There is also an information-theoretic argument: radar gives you direct measurements of range-rate (velocity) that vision can only infer. For a fast-closing object at long range in poor visibility, that direct measurement is qualitatively different from the inferred one. Whether that difference matters at the margin depends on how good the inference gets.

Waymo’s empirical track record in geo-fenced operations is the strongest counter-evidence to Tesla’s position. Tesla’s strongest counter-evidence is the rate of FSD capability improvement and the fact that they have kept pulling sensors out (radar, ultrasonics) without their safety metrics degrading.

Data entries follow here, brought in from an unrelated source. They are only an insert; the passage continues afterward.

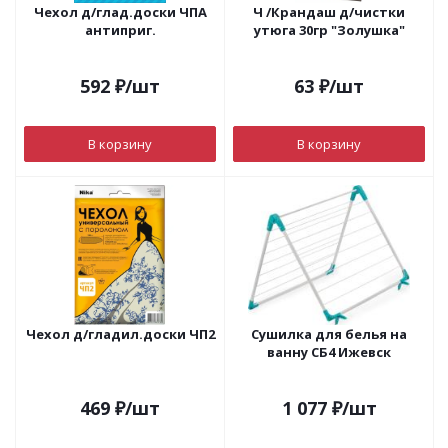
Чехол д/глад.доски ЧПА
Ч /Крандаш д/чистки
антиприг.
утюга 30гр "Золушка"
592
₽
/шт
63
₽
/шт
В корзину
В корзину
Чехол д/гладил.доски ЧП2
Сушилка для белья на
ванну СБ4 Ижевск
469
₽
/шт
1 077
₽
/шт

What I think the deep idea actually is

The deep idea is not “humans don’t need radar.” It is a scaling hypothesis: the long-run winner in autonomy is the architecture that benefits most from compute, data, and model scale, and adding modalities adds engineering surface area that compounds against you over time. It is the same hypothesis that led OpenAI to bet on autoregressive transformers at scale instead of more sophisticated symbolic-neural hybrids.

That hypothesis could be wrong. It is an empirical question that will be answered by which approach actually crosses the threshold to robust L4 driving first, in which conditions, and at what unit economics. Tesla is betting that vertical integration plus scale plus the Bitter Lesson wins. Waymo is betting that more sensors plus more careful engineering plus geographic constraint wins. They might both be right in different niches.

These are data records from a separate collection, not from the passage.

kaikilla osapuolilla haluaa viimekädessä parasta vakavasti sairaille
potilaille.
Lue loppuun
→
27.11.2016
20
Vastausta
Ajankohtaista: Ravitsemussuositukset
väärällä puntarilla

The part of Musk’s pitch I started this post objecting to — “humans only have eyes” — is rhetorical cover for the actual technical bet, which is this: scaling vision-only end-to-end neural networks beats hand-engineered multi-modal fusion in the limit, and we would rather position for the limit than optimize for today.

That is a bet I can argue with on the merits. It is not a bet about biology. It is a bet about which side of the Bitter Lesson you want to be standing on when the scaling curve crosses your problem.